Una noche, después de que el autobús se retrasó aún más de lo normal, la estación se fue vaciando lentamente. A pesar de mi intento de distraerme mirando mi teléfono, podía sentir su mirada fija en mí. No sé si me acostumbré a su presencia o si simplemente ya no me molestaba tanto. Cuando vi que sus ojos seguían fijos en mí, no me sentí tan incómoda como antes, pero igualmente evité mirarlo directamente. Sin embargo, él pareció no notar mi incomodidad.
—¿Ya te has acostumbrado a los retrasos? —me preguntó, como si estuviéramos hablando del clima y no de la situación incómoda que a veces compartíamos.
Lo miré de reojo, dudando un momento antes de responder.
—No. Odio esperar. —Mi tono fue más brusco de lo que planeaba, pero me sentía irritada por la espera, por el silencio pesado entre nosotros, por cómo las cosas se volvían rutinarias sin que yo pudiera controlarlo.
Él no pareció afectarse. Simplemente sonrió, como si fuera un pequeño chiste entre nosotros.
—A mí me pasa lo mismo.
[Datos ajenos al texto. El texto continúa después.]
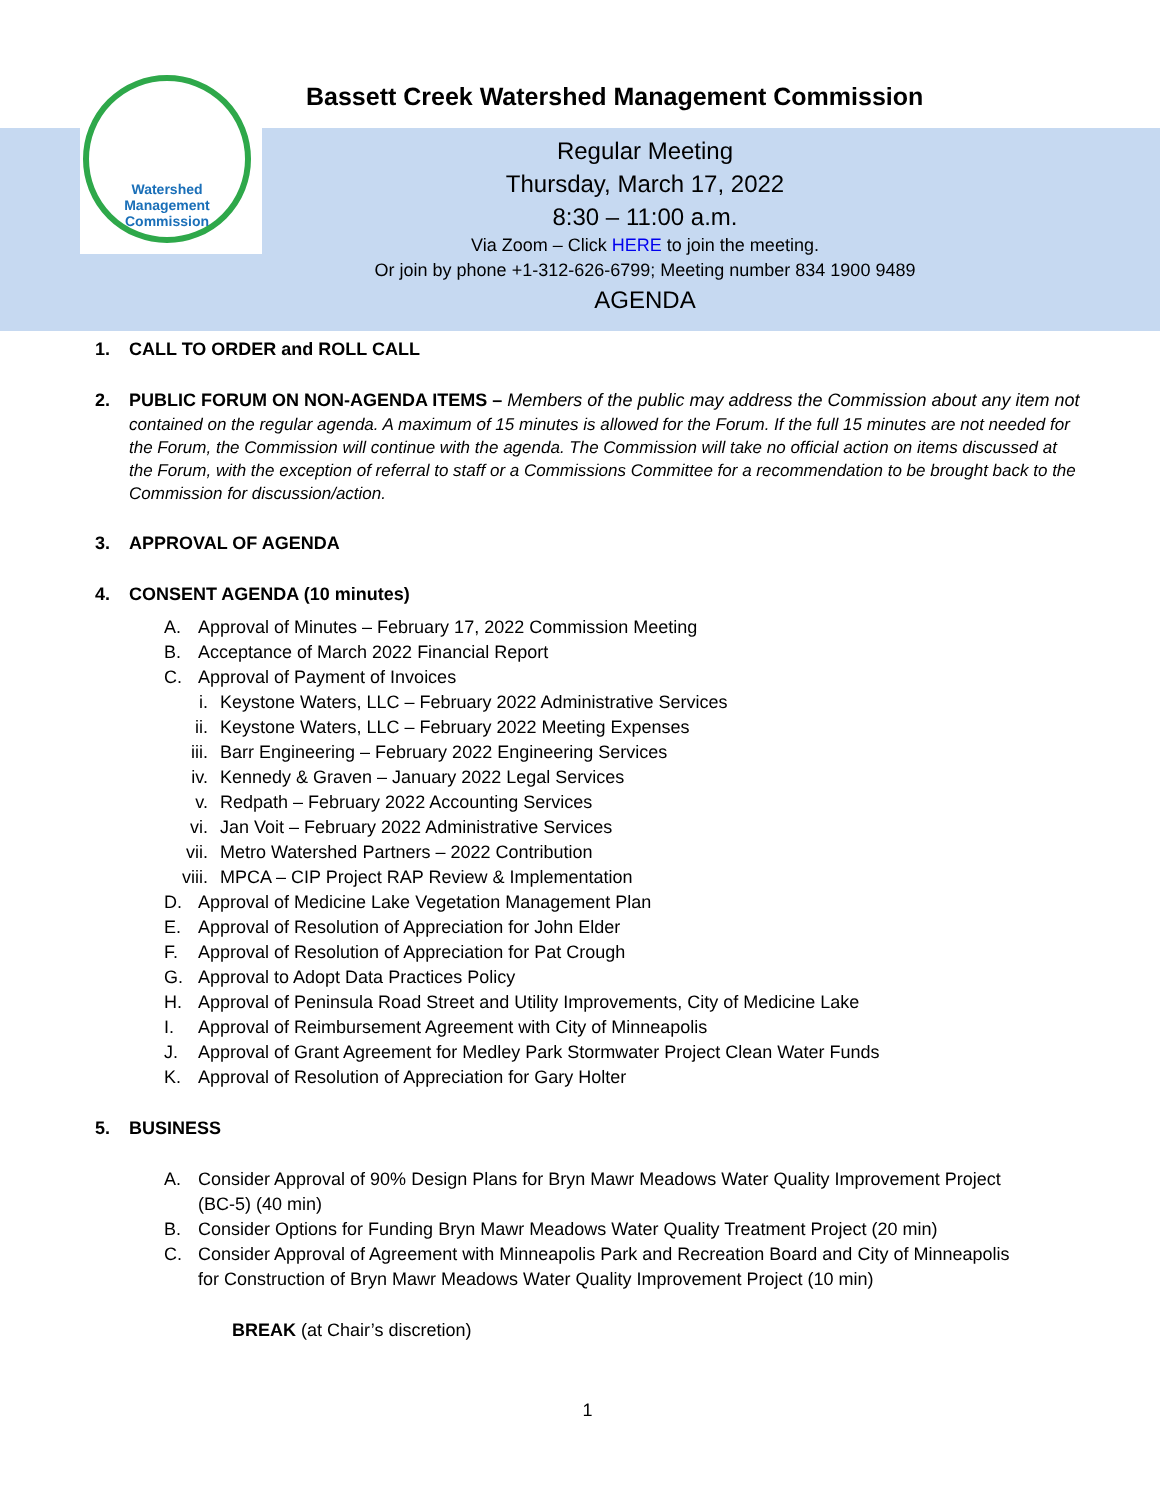Watershed
Management
Commission
Bassett Creek Watershed Management Commission
Regular Meeting
Thursday, March 17, 2022
8:30 – 11:00 a.m.
Via Zoom – Click HERE to join the meeting.
Or join by phone +1-312-626-6799; Meeting number 834 1900 9489
AGENDA
1. CALL TO ORDER and ROLL CALL
2. PUBLIC FORUM ON NON-AGENDA ITEMS – Members of the public may address the Commission about any item not
contained on the regular agenda. A maximum of 15 minutes is allowed for the Forum. If the full 15 minutes are not needed for the Forum, the Commission will continue with the agenda. The Commission will take no official action on items discussed at the Forum, with the exception of referral to staff or a Commissions Committee for a recommendation to be brought back to the Commission for discussion/action.
3. APPROVAL OF AGENDA
4. CONSENT AGENDA (10 minutes)
A. Approval of Minutes – February 17, 2022 Commission Meeting
B. Acceptance of March 2022 Financial Report
C. Approval of Payment of Invoices
i. Keystone Waters, LLC – February 2022 Administrative Services
ii. Keystone Waters, LLC – February 2022 Meeting Expenses
iii. Barr Engineering – February 2022 Engineering Services
iv. Kennedy & Graven – January 2022 Legal Services
v. Redpath – February 2022 Accounting Services
vi. Jan Voit – February 2022 Administrative Services
vii. Metro Watershed Partners – 2022 Contribution
viii. MPCA – CIP Project RAP Review & Implementation
D. Approval of Medicine Lake Vegetation Management Plan
E. Approval of Resolution of Appreciation for John Elder
F. Approval of Resolution of Appreciation for Pat Crough
G. Approval to Adopt Data Practices Policy
H. Approval of Peninsula Road Street and Utility Improvements, City of Medicine Lake
I. Approval of Reimbursement Agreement with City of Minneapolis
J. Approval of Grant Agreement for Medley Park Stormwater Project Clean Water Funds
K. Approval of Resolution of Appreciation for Gary Holter
5. BUSINESS
A. Consider Approval of 90% Design Plans for Bryn Mawr Meadows Water Quality Improvement Project
(BC-5) (40 min)
B. Consider Options for Funding Bryn Mawr Meadows Water Quality Treatment Project (20 min)
C. Consider Approval of Agreement with Minneapolis Park and Recreation Board and City of Minneapolis
for Construction of Bryn Mawr Meadows Water Quality Improvement Project (10 min)
BREAK (at Chair’s discretion)
1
Aunque, algunas veces, la espera da tiempo para pensar. —Y añadió en tono más relajado—: Aunque no soy de los que se quedan esperando sin hacer nada.
Fruncí el ceño, no del todo segura de lo que quería decir. ¿Qué pretendía, ser misterioso? ¿O es que realmente quería compartir algo de sí mismo?
—¿Y qué haces mientras esperas? —pregunté sin mucho interés, más por cortesía que por curiosidad genuina.
Él se encogió de hombros, como si la respuesta fuera evidente.
—Lo de siempre. Pienso, a veces miro mi teléfono o simplemente dejo que el tiempo pase. —Hizo una pausa, como si pensara que sus palabras no tenían mucha relevancia. Luego, sonrió con una expresión tranquila—. Aunque si alguna vez quieres compartir ese tiempo de espera, siempre estoy aquí.
Las palabras cayeron como una sentencia de perdón, como si estuviera invitándome a ser parte de esa rutina silenciosa. Me miró con algo que podría haber sido simpatía, o tal vez sólo era su forma de ser, algo que no podía entender. Yo sólo lo miré, buscando alguna pista en su rostro, pero lo único que vi fue una expresión tranquila, incluso amistosa.
—No es necesario —respondí rápidamente, antes de que mi mente empezara a procesar demasiado lo que estaba pasando.
El autobús finalmente apareció, y me apresuré a subir, como siempre lo hacía, sin mirar atrás. Pero antes de que las puertas se cerraran, me dio una sonrisa fugaz, un gesto tan casual y genuino que me hizo sentir un pequeño giro en el estómago, algo que no esperaba.
Era raro, porque mientras más tiempo pasaba, más me sentía como si él estuviera ganando terreno, a pesar de mis esfuerzos por mantener mi distancia.
No estaba segura de qué pensar de eso.